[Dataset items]
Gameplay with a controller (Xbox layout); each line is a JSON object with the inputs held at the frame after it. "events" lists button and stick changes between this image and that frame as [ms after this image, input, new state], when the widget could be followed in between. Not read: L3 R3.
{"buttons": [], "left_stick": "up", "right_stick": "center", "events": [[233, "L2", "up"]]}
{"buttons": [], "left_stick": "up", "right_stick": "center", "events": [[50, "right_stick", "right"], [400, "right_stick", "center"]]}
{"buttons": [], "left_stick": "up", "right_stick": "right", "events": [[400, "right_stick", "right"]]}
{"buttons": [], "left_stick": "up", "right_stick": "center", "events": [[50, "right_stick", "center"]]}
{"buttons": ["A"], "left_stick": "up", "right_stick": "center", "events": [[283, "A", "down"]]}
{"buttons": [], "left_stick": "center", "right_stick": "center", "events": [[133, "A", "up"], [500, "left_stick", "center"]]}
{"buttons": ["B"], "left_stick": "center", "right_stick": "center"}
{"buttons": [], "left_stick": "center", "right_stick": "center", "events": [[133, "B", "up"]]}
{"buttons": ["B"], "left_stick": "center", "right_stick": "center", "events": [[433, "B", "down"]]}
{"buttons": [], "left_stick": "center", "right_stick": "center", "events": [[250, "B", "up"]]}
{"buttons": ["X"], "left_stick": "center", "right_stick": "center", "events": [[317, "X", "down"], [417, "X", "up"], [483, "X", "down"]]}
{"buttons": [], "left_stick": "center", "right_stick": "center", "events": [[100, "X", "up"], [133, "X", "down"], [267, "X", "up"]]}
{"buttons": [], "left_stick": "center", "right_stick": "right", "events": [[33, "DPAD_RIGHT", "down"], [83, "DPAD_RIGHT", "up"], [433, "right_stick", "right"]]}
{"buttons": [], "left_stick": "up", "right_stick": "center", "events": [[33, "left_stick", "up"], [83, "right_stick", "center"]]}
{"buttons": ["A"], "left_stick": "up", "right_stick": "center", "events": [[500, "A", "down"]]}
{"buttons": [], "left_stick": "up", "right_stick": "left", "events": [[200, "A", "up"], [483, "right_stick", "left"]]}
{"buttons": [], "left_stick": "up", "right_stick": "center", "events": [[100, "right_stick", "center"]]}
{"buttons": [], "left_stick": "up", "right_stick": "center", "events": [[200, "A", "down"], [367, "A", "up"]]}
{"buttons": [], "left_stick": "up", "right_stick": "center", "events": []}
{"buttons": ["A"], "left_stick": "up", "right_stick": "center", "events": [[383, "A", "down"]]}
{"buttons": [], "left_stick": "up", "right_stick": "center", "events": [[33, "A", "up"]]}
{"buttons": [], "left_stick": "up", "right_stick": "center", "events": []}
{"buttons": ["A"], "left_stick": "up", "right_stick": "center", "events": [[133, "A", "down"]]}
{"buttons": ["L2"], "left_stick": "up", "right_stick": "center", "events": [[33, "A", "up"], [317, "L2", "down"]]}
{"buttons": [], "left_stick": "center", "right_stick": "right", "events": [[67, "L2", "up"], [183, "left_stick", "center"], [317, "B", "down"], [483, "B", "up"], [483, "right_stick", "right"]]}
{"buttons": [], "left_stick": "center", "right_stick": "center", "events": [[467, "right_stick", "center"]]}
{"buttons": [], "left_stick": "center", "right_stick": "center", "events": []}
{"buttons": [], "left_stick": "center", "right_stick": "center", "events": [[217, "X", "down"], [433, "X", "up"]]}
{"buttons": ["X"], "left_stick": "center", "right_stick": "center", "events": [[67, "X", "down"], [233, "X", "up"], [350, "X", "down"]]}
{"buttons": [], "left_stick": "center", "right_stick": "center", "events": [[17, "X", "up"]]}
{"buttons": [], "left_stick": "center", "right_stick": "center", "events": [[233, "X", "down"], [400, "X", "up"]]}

ABOUT THIS EXERCISE:
To complete this exercise, set down every line above exactly once more.

WRITTEN REPLY:
Gameplay with a controller (Xbox layout); each line is a JSON object with the inputs held at the frame after it. "events" lists button and stick changes between this image and that frame as [ms after this image, input, new state], when the widget could be followed in between. Not read: L3 R3.
{"buttons": [], "left_stick": "up", "right_stick": "center", "events": [[233, "L2", "up"]]}
{"buttons": [], "left_stick": "up", "right_stick": "center", "events": [[50, "right_stick", "right"], [400, "right_stick", "center"]]}
{"buttons": [], "left_stick": "up", "right_stick": "right", "events": [[400, "right_stick", "right"]]}
{"buttons": [], "left_stick": "up", "right_stick": "center", "events": [[50, "right_stick", "center"]]}
{"buttons": ["A"], "left_stick": "up", "right_stick": "center", "events": [[283, "A", "down"]]}
{"buttons": [], "left_stick": "center", "right_stick": "center", "events": [[133, "A", "up"], [500, "left_stick", "center"]]}
{"buttons": ["B"], "left_stick": "center", "right_stick": "center"}
{"buttons": [], "left_stick": "center", "right_stick": "center", "events": [[133, "B", "up"]]}
{"buttons": ["B"], "left_stick": "center", "right_stick": "center", "events": [[433, "B", "down"]]}
{"buttons": [], "left_stick": "center", "right_stick": "center", "events": [[250, "B", "up"]]}
{"buttons": ["X"], "left_stick": "center", "right_stick": "center", "events": [[317, "X", "down"], [417, "X", "up"], [483, "X", "down"]]}
{"buttons": [], "left_stick": "center", "right_stick": "center", "events": [[100, "X", "up"], [133, "X", "down"], [267, "X", "up"]]}
{"buttons": [], "left_stick": "center", "right_stick": "right", "events": [[33, "DPAD_RIGHT", "down"], [83, "DPAD_RIGHT", "up"], [433, "right_stick", "right"]]}
{"buttons": [], "left_stick": "up", "right_stick": "center", "events": [[33, "left_stick", "up"], [83, "right_stick", "center"]]}
{"buttons": ["A"], "left_stick": "up", "right_stick": "center", "events": [[500, "A", "down"]]}
{"buttons": [], "left_stick": "up", "right_stick": "left", "events": [[200, "A", "up"], [483, "right_stick", "left"]]}
{"buttons": [], "left_stick": "up", "right_stick": "center", "events": [[100, "right_stick", "center"]]}
{"buttons": [], "left_stick": "up", "right_stick": "center", "events": [[200, "A", "down"], [367, "A", "up"]]}
{"buttons": [], "left_stick": "up", "right_stick": "center", "events": []}
{"buttons": ["A"], "left_stick": "up", "right_stick": "center", "events": [[383, "A", "down"]]}
{"buttons": [], "left_stick": "up", "right_stick": "center", "events": [[33, "A", "up"]]}
{"buttons": [], "left_stick": "up", "right_stick": "center", "events": []}
{"buttons": ["A"], "left_stick": "up", "right_stick": "center", "events": [[133, "A", "down"]]}
{"buttons": ["L2"], "left_stick": "up", "right_stick": "center", "events": [[33, "A", "up"], [317, "L2", "down"]]}
{"buttons": [], "left_stick": "center", "right_stick": "right", "events": [[67, "L2", "up"], [183, "left_stick", "center"], [317, "B", "down"], [483, "B", "up"], [483, "right_stick", "right"]]}
{"buttons": [], "left_stick": "center", "right_stick": "center", "events": [[467, "right_stick", "center"]]}
{"buttons": [], "left_stick": "center", "right_stick": "center", "events": []}
{"buttons": [], "left_stick": "center", "right_stick": "center", "events": [[217, "X", "down"], [433, "X", "up"]]}
{"buttons": ["X"], "left_stick": "center", "right_stick": "center", "events": [[67, "X", "down"], [233, "X", "up"], [350, "X", "down"]]}
{"buttons": [], "left_stick": "center", "right_stick": "center", "events": [[17, "X", "up"]]}
{"buttons": [], "left_stick": "center", "right_stick": "center", "events": [[233, "X", "down"], [400, "X", "up"]]}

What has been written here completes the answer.